What’s not to love about a good enterprise analytical data consolidation project? You can just see the PowerPoint slide, can’t you? On the left, boxes like stars in a clear night sky, each representing some number of analytical repositories or data sources. On the right, one nice big box. Neat, clean, and easy for management to understand. Mess on the left: bad. Tidiness on the right: good. Go forth and do.

If you’ve been working with corporate data for any length of time, you’ve probably experienced this. Maybe it was following a corporate acquisition. Got to get all of the new company’s data into the warehouse. Maybe it was part of an application rationalization initiative. Got to see all the data those source systems are generating. Maybe it was an attempt to consolidate analytical repositories or tools. Got to get all of the data under the same roof. 

And fast. Just get it all in there and we’ll figure it out later.

No sweat. We’ve been hauling around data for years.
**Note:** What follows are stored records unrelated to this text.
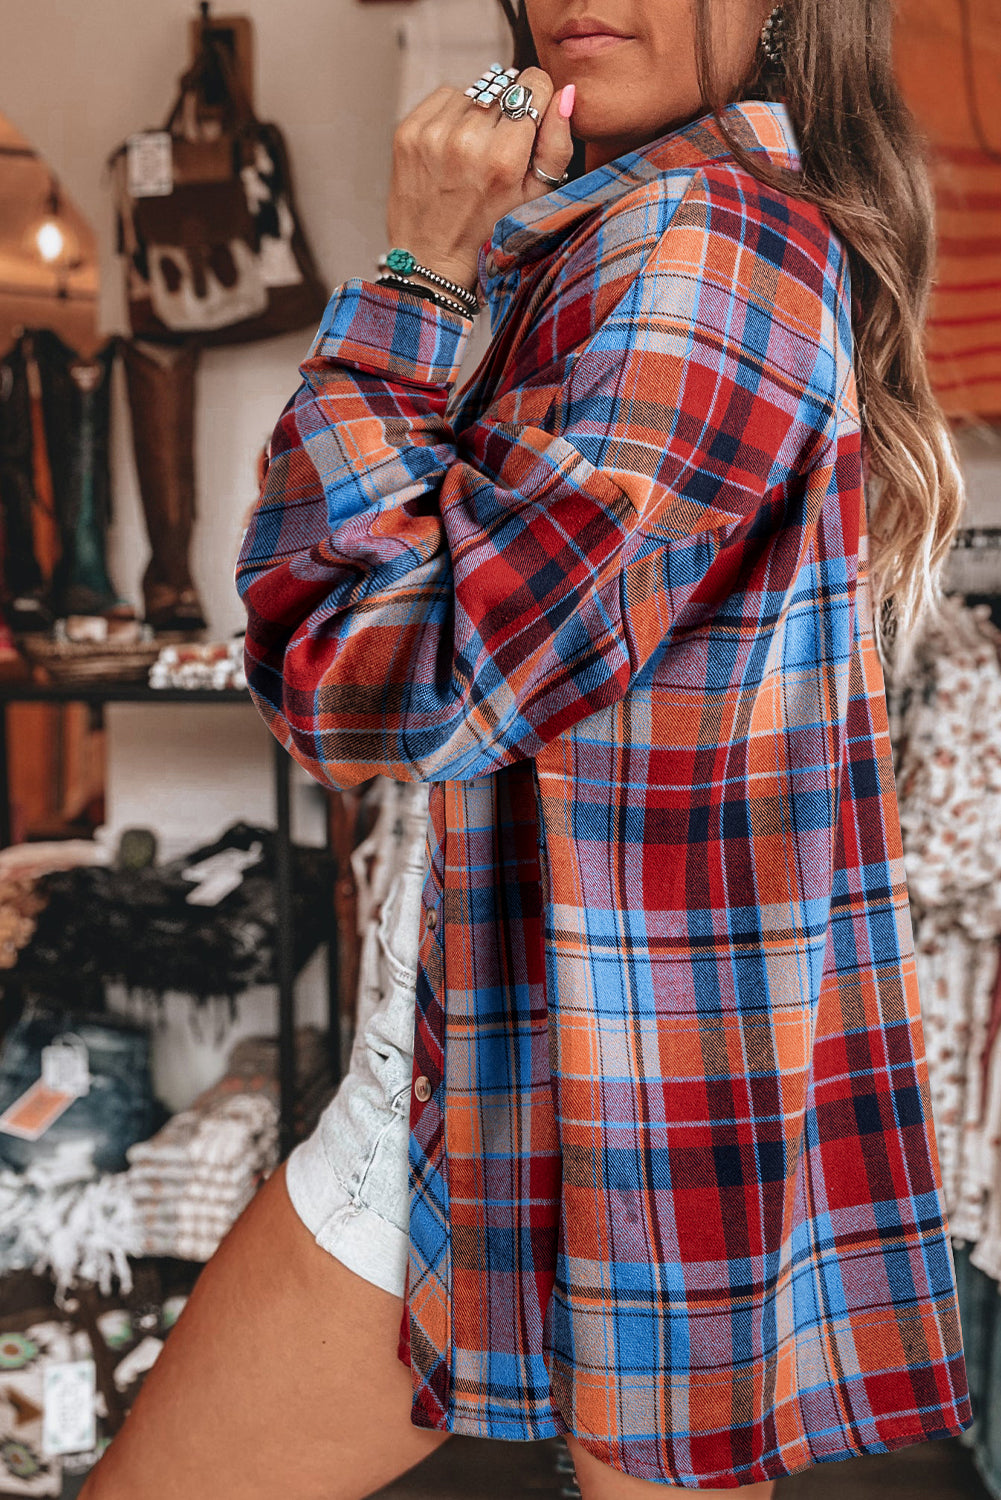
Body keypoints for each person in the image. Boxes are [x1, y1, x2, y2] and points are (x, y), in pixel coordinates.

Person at [81, 1, 974, 1496]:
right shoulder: (627, 234)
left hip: (563, 1104)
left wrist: (413, 272)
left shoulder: (697, 255)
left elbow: (358, 687)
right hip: (556, 1091)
We have processes and applications and infrastructure that facilitate data movement. Plus, we get to grow our enterprise analytics estate. More data. Larger environment. More teams coming to us to get stuff. And best of all, we get to claim that we retired a bunch of other repositories. Dollars to the bottom line. Chicken lunches all around. All of the incentives are aligned.
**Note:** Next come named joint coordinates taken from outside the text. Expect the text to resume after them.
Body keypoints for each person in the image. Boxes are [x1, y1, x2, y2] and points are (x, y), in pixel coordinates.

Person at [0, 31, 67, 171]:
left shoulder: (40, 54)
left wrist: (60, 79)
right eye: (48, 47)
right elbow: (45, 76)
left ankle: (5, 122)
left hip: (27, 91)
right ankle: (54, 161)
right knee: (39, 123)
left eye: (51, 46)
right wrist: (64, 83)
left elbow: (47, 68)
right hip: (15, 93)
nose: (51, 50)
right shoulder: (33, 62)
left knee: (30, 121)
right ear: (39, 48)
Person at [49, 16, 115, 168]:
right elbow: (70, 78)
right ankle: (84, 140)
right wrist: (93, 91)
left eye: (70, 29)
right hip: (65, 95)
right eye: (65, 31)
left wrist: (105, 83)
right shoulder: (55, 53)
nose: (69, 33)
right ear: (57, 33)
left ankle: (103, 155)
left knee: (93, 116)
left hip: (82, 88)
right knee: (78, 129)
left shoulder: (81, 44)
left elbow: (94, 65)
Except for the most important one.

We mistakenly believe that merely bringing the data together will somehow make it more usable.

I suppose if it’s all together in the same database it’s easier to access. But that’s not the same thing as making it more usable. Usability requires understanding. And in these kinds of projects we too often just start shoveling data higgledy-piggledy as fast as we can without any thought as to what it is or how it’s going to be used.

Of course, there’s always time for each individual user to complete a week-long research project to figure out what the data contains before they use it. There’s always time to rewrite the reports that were wrong because the data was misunderstood. There’s always time to clean up the mess that gets created. There’s always time for the next rationalization project.

Consolidation projects are similar to the migration projects I discussed a couple weeks ago (Part 1, Part 2): you end up doing a whole lot of work, but you don’t really move the company forward much. The problem is that the moving the company forward part often doesn’t matter. That’s more difficult to measure. You can put up a big board with a tally of the tables or environments or applications moved and watch the numbers tick up. It’s harder to quantify the Data Debt. The result is that the focus is on the data movement mechanics, not on the data itself.

That effort would have been better spent understanding the data. 

It is more important to consolidate the information about the data than it is to consolidate the data itself.

If your objective is to consolidate the data just for the sake of consolidating the data, then I suppose you’ve accomplished your goal. Of course, you lied to your management when you showed them that PowerPoint slide at the beginning. Instead of a single box all neat and tidy on the right side of the slide, you should have shown them a single box with the constellation from the left side jammed inside of it. You haven’t really changed anything except that all those little boxes are now inside the big box. Congratulations! 

It’s even worse if your objective is application or analytics rationalization. All you’ve succeeded in doing is putting off the real work. Rationalization requires that you understand the data. Do that up front. You’re going to have to do it at some point anyway, and the probability of management losing interest and abandoning the effort altogether is high. Then you’re left with a bigger mess than you started with. And you’ve done a bunch of work and not accomplished much of anything.

On the other hand, when you go to the effort of understanding the data first, you may save yourself some work. You may discover that some of the applications or data are redundant and you don’t need to move them at all. You may discover that you only need a small number of fields from certain sources. You may discover that some of these applications should be deprecated. And if you’re pursuing a modern data architecture, you may discover that a Data Fabric may obviate the need to move the data at all.

The problem is that it takes vision and foresight and discipline. It also means that you have to change the way you measure progress. Don’t count sources and tables and gigabytes moved. Instead, count sources and tables and gigabytes understood. Definitions and expected content at minimum. 

Look, or perhaps, understand before you leap.